## [DATASET SECTION]
/---

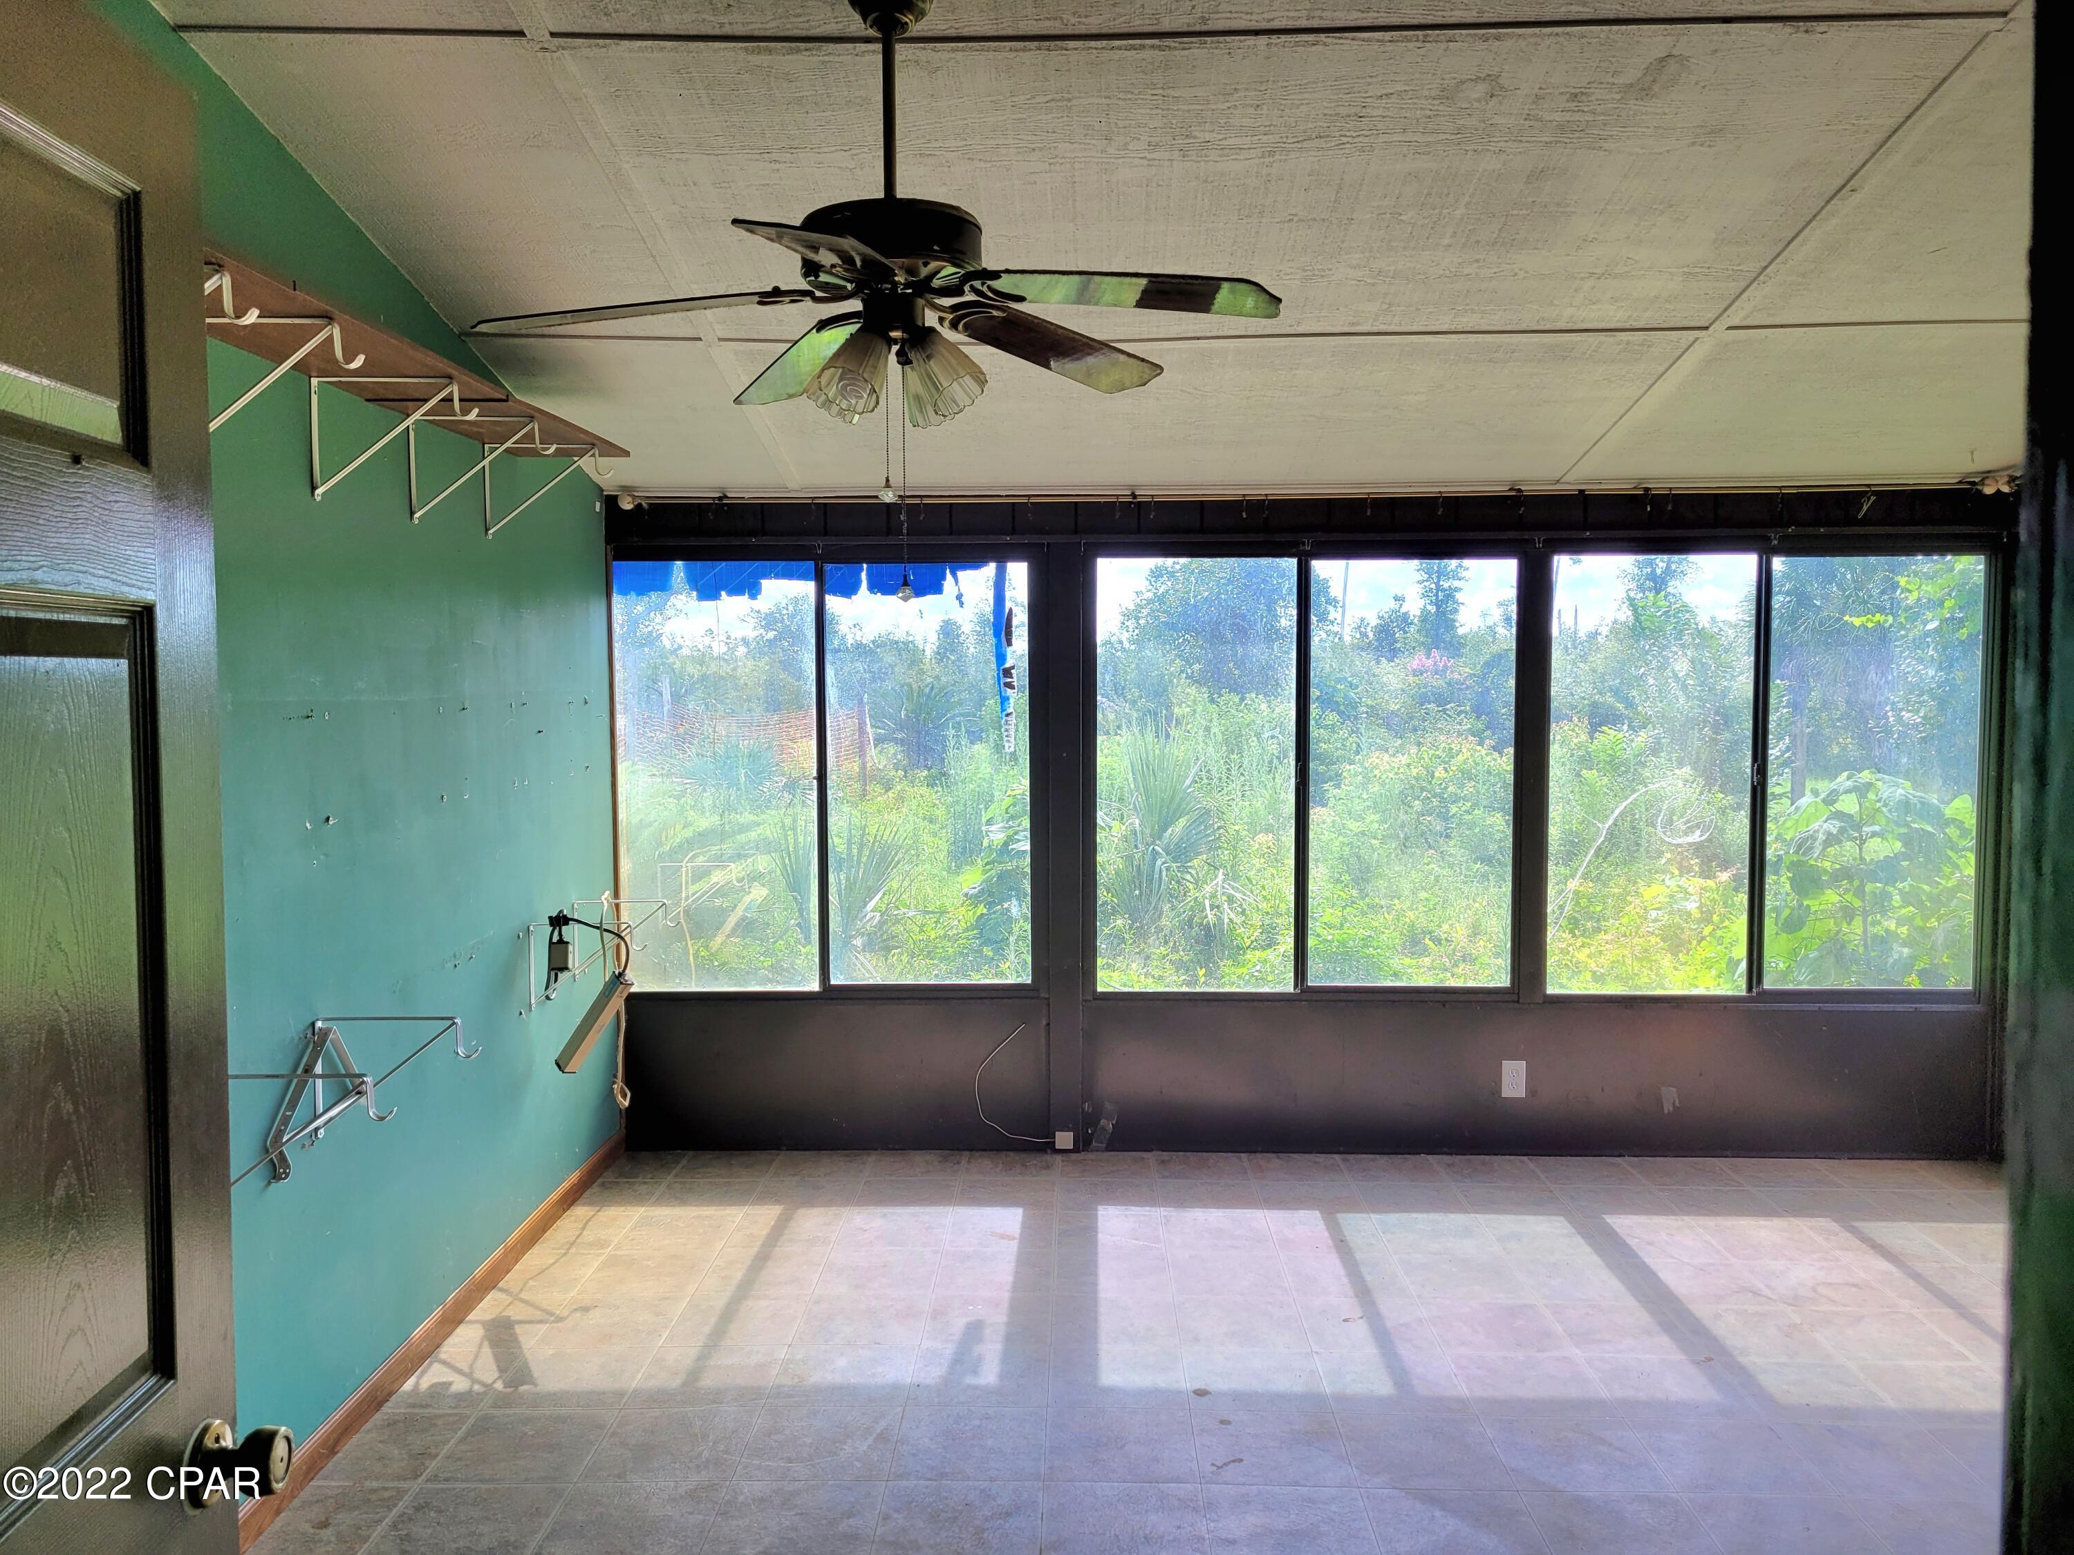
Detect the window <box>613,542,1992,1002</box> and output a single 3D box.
[{"bbox_3d":[0.836,-0.021,5.066,4.481,1.530,0.100,0,4,2],"label":"window"}]

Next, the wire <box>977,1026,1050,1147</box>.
[{"bbox_3d":[-0.079,1.008,5.133,0.248,0.399,0.030,0,4,2],"label":"wire"}]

\---

## [WHAT TO DO]
The material above must be reproduced line for line, with the images omitted.

## [ANSWER SPACE]
Detect the window <box>613,542,1992,1002</box> and output a single 3D box.
[{"bbox_3d":[0.836,-0.021,5.066,4.481,1.530,0.100,0,4,2],"label":"window"}]

Next, the wire <box>977,1026,1050,1147</box>.
[{"bbox_3d":[-0.079,1.008,5.133,0.248,0.399,0.030,0,4,2],"label":"wire"}]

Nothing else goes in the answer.